Structure and properties of polyelectrolyte complexes of various type (chitosan chloride – polyacrilic acid) and triple polyelectrolyte-metalic complexe with cations Cu2+

Abstract

Using FT-IR-spectroscopy, X-ray diffraction and thermomechanical analysis structure and thermomechanical properties of two nonstoichiometry and one stoichiometry polyelectrolyte complexes (PEC) based on opposite charged polyelectrolytes – strong cationic polyelectrolyte (chitosan chloride) and weak anionic polyelectrolyte (polyacrylic aсid) and triple polyelectrolyte-metal complexes (TPMC) based on stoichometry polyelectrolyte complexes and cations Cu(II) were investigated. It was shown, that chitosan chloride has amorphous-cristallinity structure, which is significantly different from the structure of neat chitosan, and polyacrylic acid posses amorphous structure. Meantime, all PEC samples have amorphous structure, differing from the structure of weak anionic polyelectrolyte, at the same time amorphous structure of nonstoichiometric PECs insignificantly different from that of stoichiometric polyelectrolyte complexes.

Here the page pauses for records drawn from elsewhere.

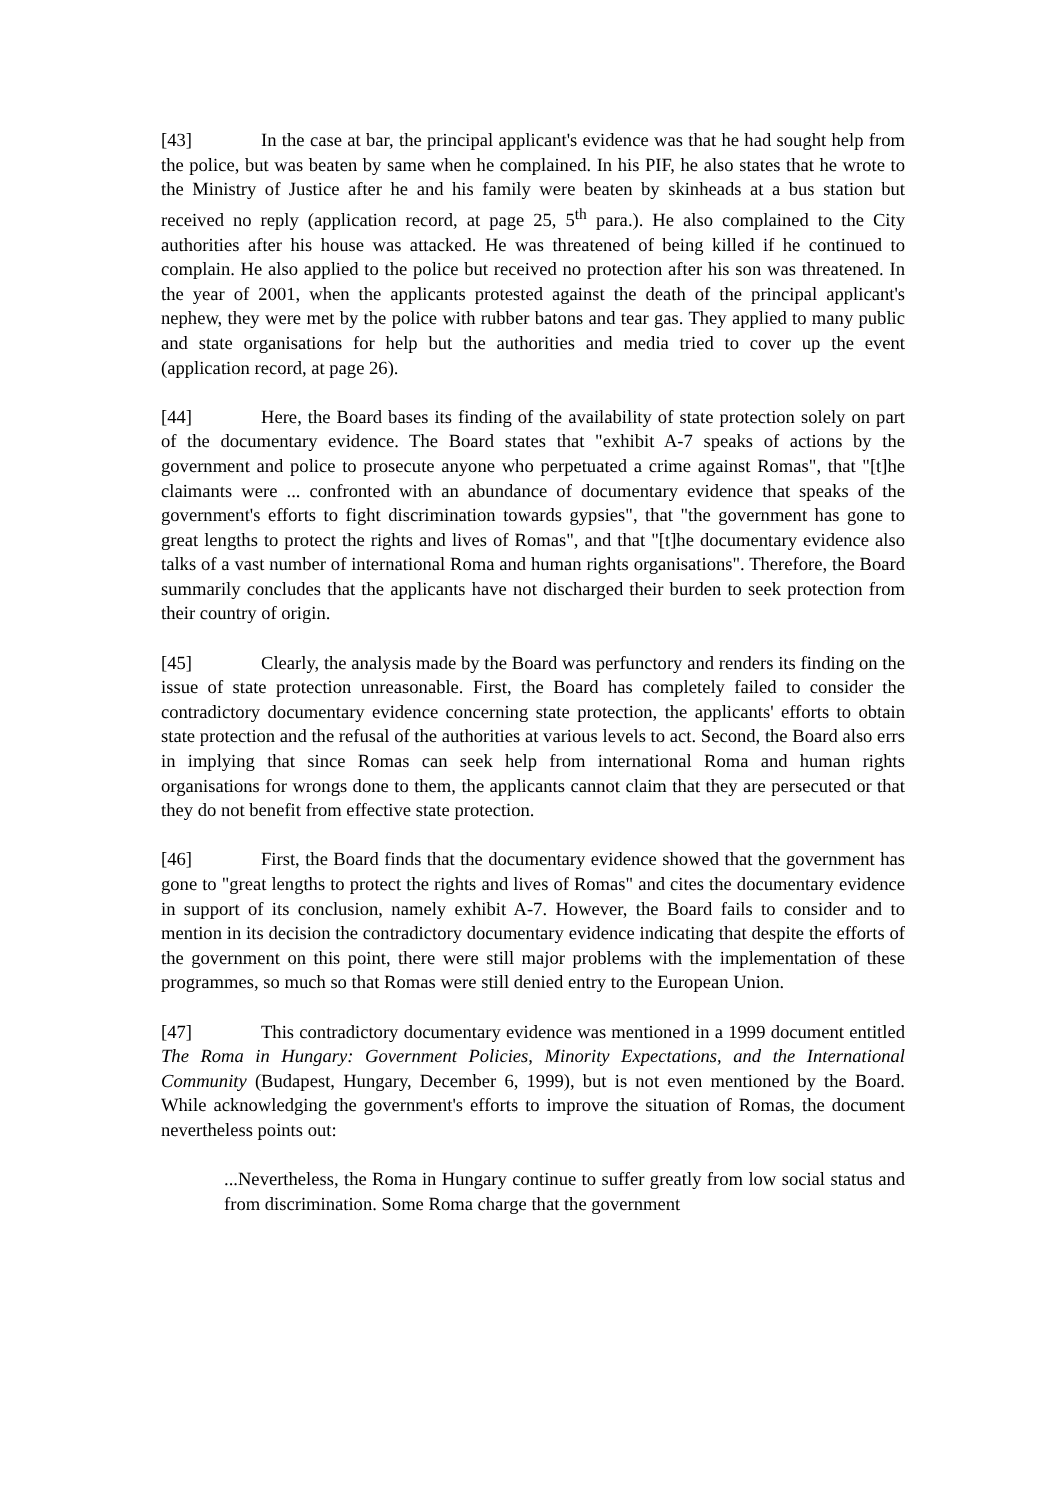[43] In the case at bar, the principal applicant's evidence was that he had sought help from the police, but was beaten by same when he complained. In his PIF, he also states that he wrote to the Ministry of Justice after he and his family were beaten by skinheads at a bus station but received no reply (application record, at page 25, 5<sup>th</sup> para.). He also complained to the City authorities after his house was attacked. He was threatened of being killed if he continued to complain. He also applied to the police but received no protection after his son was threatened. In the year of 2001, when the applicants protested against the death of the principal applicant's nephew, they were met by the police with rubber batons and tear gas. They applied to many public and state organisations for help but the authorities and media tried to cover up the event (application record, at page 26).
[44] Here, the Board bases its finding of the availability of state protection solely on part of the documentary evidence. The Board states that "exhibit A-7 speaks of actions by the government and police to prosecute anyone who perpetuated a crime against Romas", that "[t]he claimants were ... confronted with an abundance of documentary evidence that speaks of the government's efforts to fight discrimination towards gypsies", that "the government has gone to great lengths to protect the rights and lives of Romas", and that "[t]he documentary evidence also talks of a vast number of international Roma and human rights organisations". Therefore, the Board summarily concludes that the applicants have not discharged their burden to seek protection from their country of origin.
[45] Clearly, the analysis made by the Board was perfunctory and renders its finding on the issue of state protection unreasonable. First, the Board has completely failed to consider the contradictory documentary evidence concerning state protection, the applicants' efforts to obtain state protection and the refusal of the authorities at various levels to act. Second, the Board also errs in implying that since Romas can seek help from international Roma and human rights organisations for wrongs done to them, the applicants cannot claim that they are persecuted or that they do not benefit from effective state protection.
[46] First, the Board finds that the documentary evidence showed that the government has gone to "great lengths to protect the rights and lives of Romas" and cites the documentary evidence in support of its conclusion, namely exhibit A-7. However, the Board fails to consider and to mention in its decision the contradictory documentary evidence indicating that despite the efforts of the government on this point, there were still major problems with the implementation of these programmes, so much so that Romas were still denied entry to the European Union.
[47] This contradictory documentary evidence was mentioned in a 1999 document entitled The Roma in Hungary: Government Policies, Minority Expectations, and the International Community (Budapest, Hungary, December 6, 1999), but is not even mentioned by the Board. While acknowledging the government's efforts to improve the situation of Romas, the document nevertheless points out:
...Nevertheless, the Roma in Hungary continue to suffer greatly from low social status and from discrimination. Some Roma charge that the government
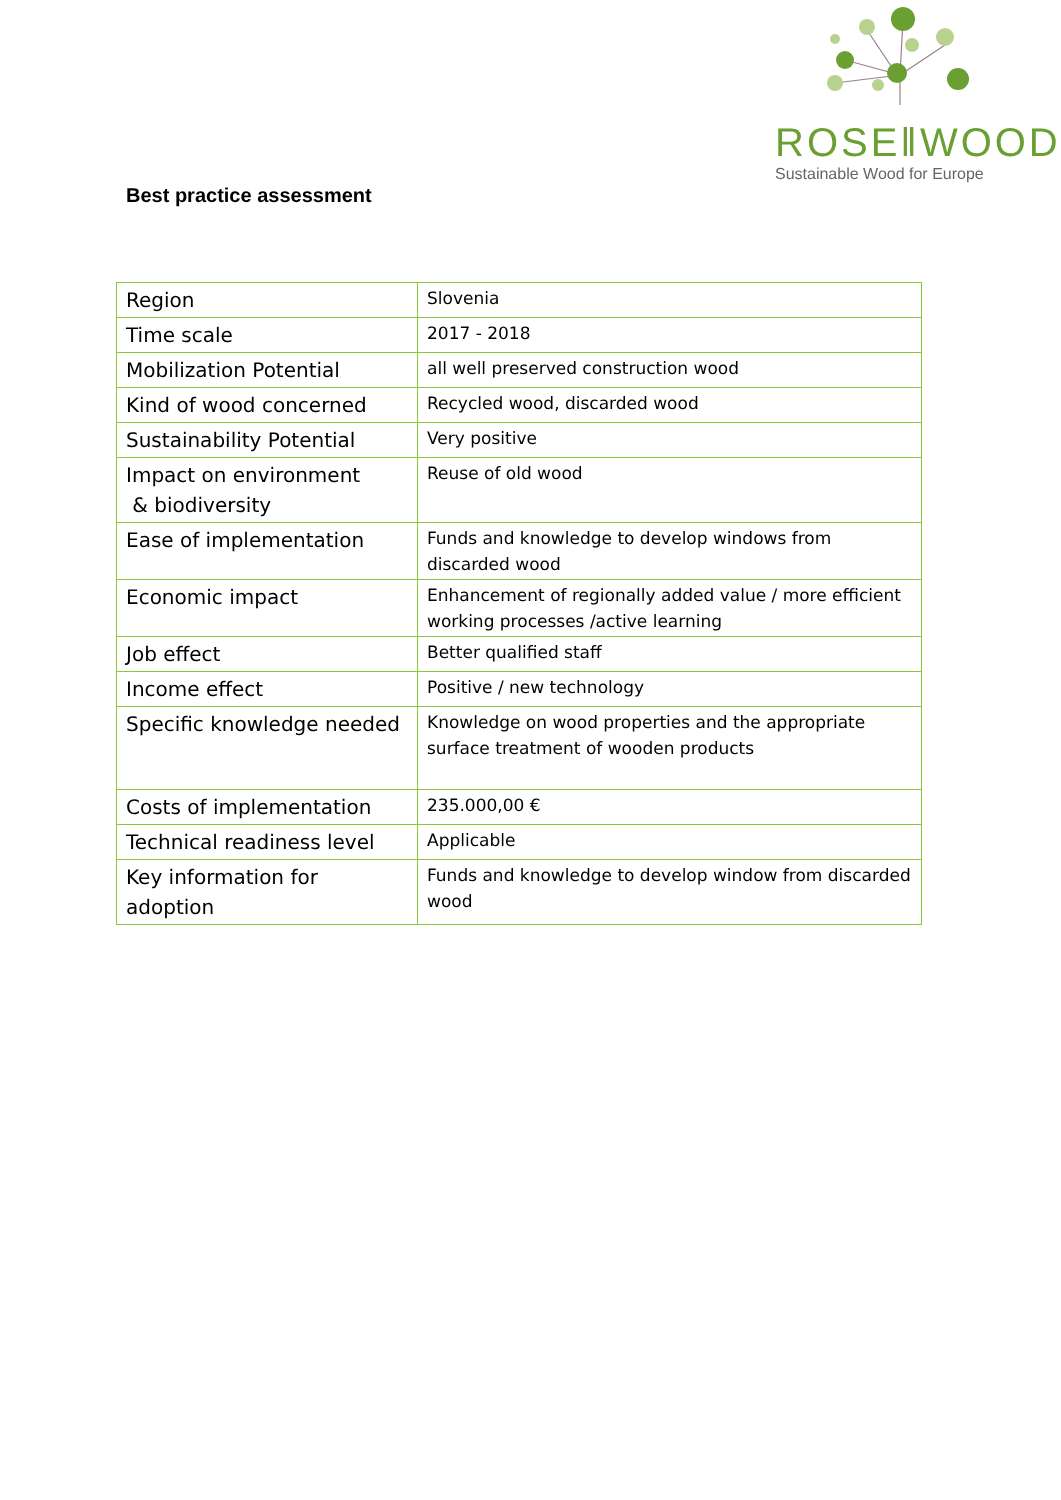ROSE‖WOOD
Sustainable Wood for Europe
Best practice assessment
| Region | Slovenia |
| Time scale | 2017 - 2018 |
| Mobilization Potential | all well preserved construction wood |
| Kind of wood concerned | Recycled wood, discarded wood |
| Sustainability Potential | Very positive |
| Impact on environment & biodiversity | Reuse of old wood |
| Ease of implementation | Funds and knowledge to develop windows from discarded wood |
| Economic impact | Enhancement of regionally added value / more efficient working processes /active learning |
| Job effect | Better qualified staff |
| Income effect | Positive / new technology |
| Specific knowledge needed | Knowledge on wood properties and the appropriate surface treatment of wooden products |
| Costs of implementation | 235.000,00 € |
| Technical readiness level | Applicable |
| Key information for adoption | Funds and knowledge to develop window from discarded wood |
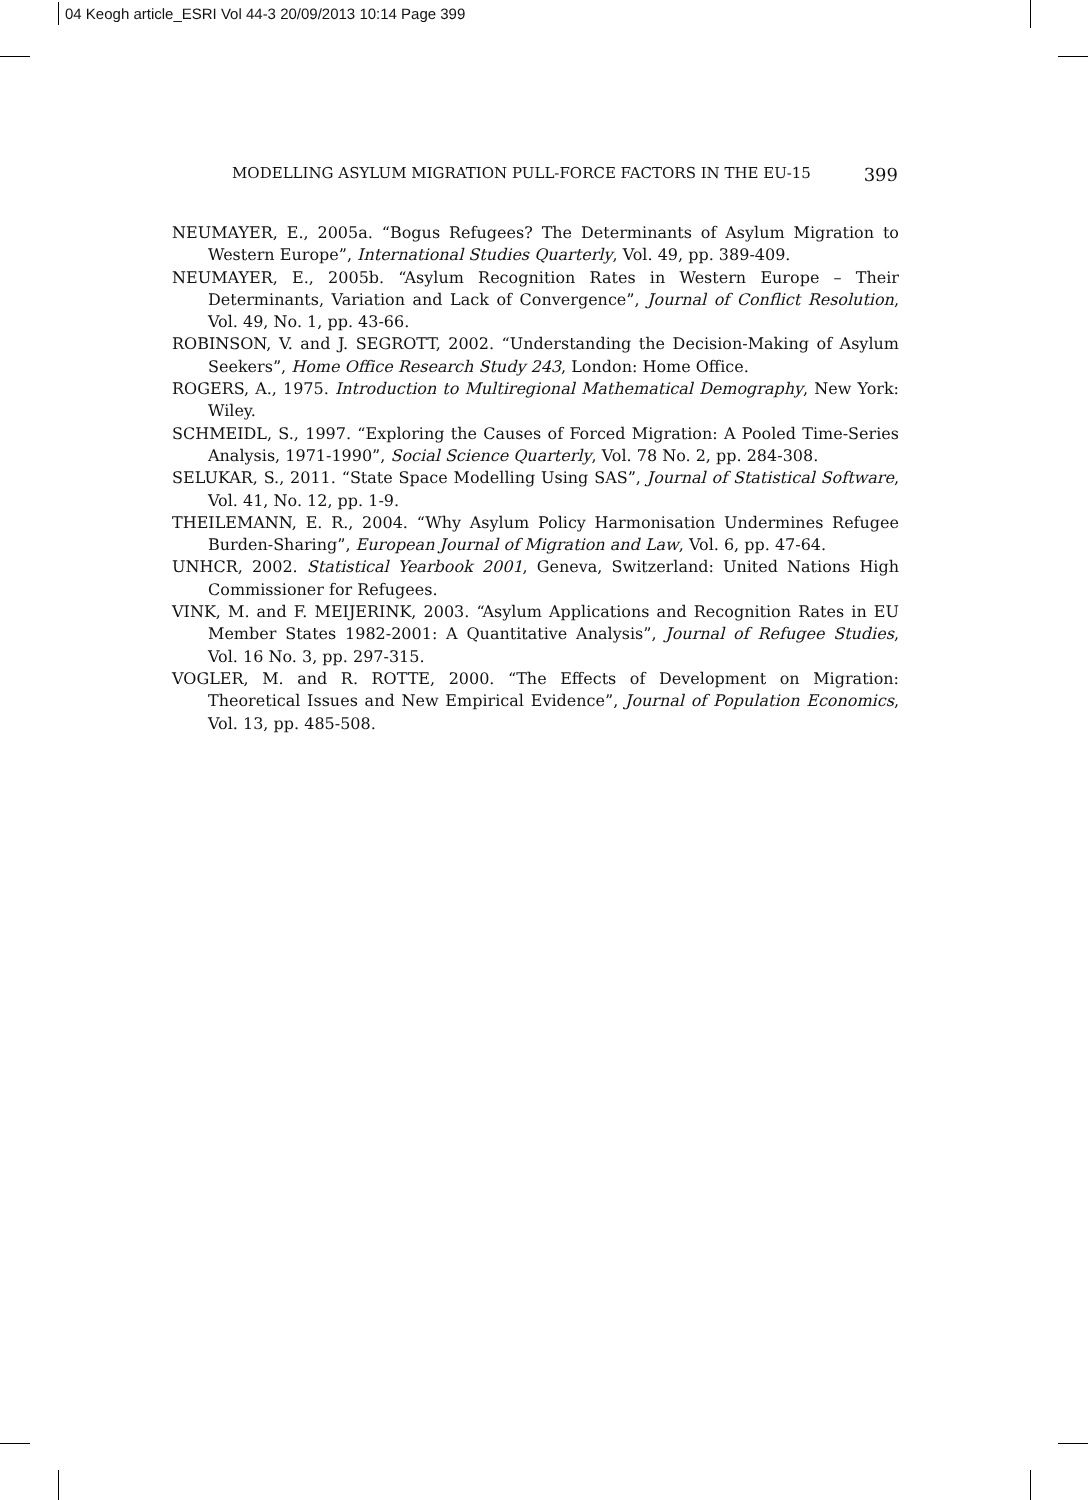04 Keogh article_ESRI Vol 44-3 20/09/2013 10:14 Page 399
MODELLING ASYLUM MIGRATION PULL-FORCE FACTORS IN THE EU-15 399
NEUMAYER, E., 2005a. “Bogus Refugees? The Determinants of Asylum Migration to Western Europe”, International Studies Quarterly, Vol. 49, pp. 389-409.
NEUMAYER, E., 2005b. “Asylum Recognition Rates in Western Europe – Their Determinants, Variation and Lack of Convergence”, Journal of Conflict Resolution, Vol. 49, No. 1, pp. 43-66.
ROBINSON, V. and J. SEGROTT, 2002. “Understanding the Decision-Making of Asylum Seekers”, Home Office Research Study 243, London: Home Office.
ROGERS, A., 1975. Introduction to Multiregional Mathematical Demography, New York: Wiley.
SCHMEIDL, S., 1997. “Exploring the Causes of Forced Migration: A Pooled Time-Series Analysis, 1971-1990”, Social Science Quarterly, Vol. 78 No. 2, pp. 284-308.
SELUKAR, S., 2011. “State Space Modelling Using SAS”, Journal of Statistical Software, Vol. 41, No. 12, pp. 1-9.
THEILEMANN, E. R., 2004. “Why Asylum Policy Harmonisation Undermines Refugee Burden-Sharing”, European Journal of Migration and Law, Vol. 6, pp. 47-64.
UNHCR, 2002. Statistical Yearbook 2001, Geneva, Switzerland: United Nations High Commissioner for Refugees.
VINK, M. and F. MEIJERINK, 2003. “Asylum Applications and Recognition Rates in EU Member States 1982-2001: A Quantitative Analysis”, Journal of Refugee Studies, Vol. 16 No. 3, pp. 297-315.
VOGLER, M. and R. ROTTE, 2000. “The Effects of Development on Migration: Theoretical Issues and New Empirical Evidence”, Journal of Population Economics, Vol. 13, pp. 485-508.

Additionally, amorphous structure of TPMC has another structure, compared to all PEC. According to thermomechanical analysis, all PECs have one temperature transition from glassy to highly elastic state (from 77 to 84 °C). The deformation value of the samples of nonstoichiometric PEC is similar and somewhat less than the deformation of the stoichiometric PEC. The TPMC sample has two glass transitions (81 and 226 °C), and his high-temperature transition characterizes the segmental mobility of fragments of macromolecules of one stoichiometric PEC, the polar groups of which form chelate circles with Cu (II) cations. Deformation parameter of the TPMC is higher in comparison with the stoichiometric polyelectrolyte complexes. Keywords: structure, properties, deformation, ionic force, cationic Cu(II), polyelectrolyte, polyelectrolyte-metal complexes, chitosan chloride, polyacrylic acid, X-ray diffraction, thermomechanical analysis.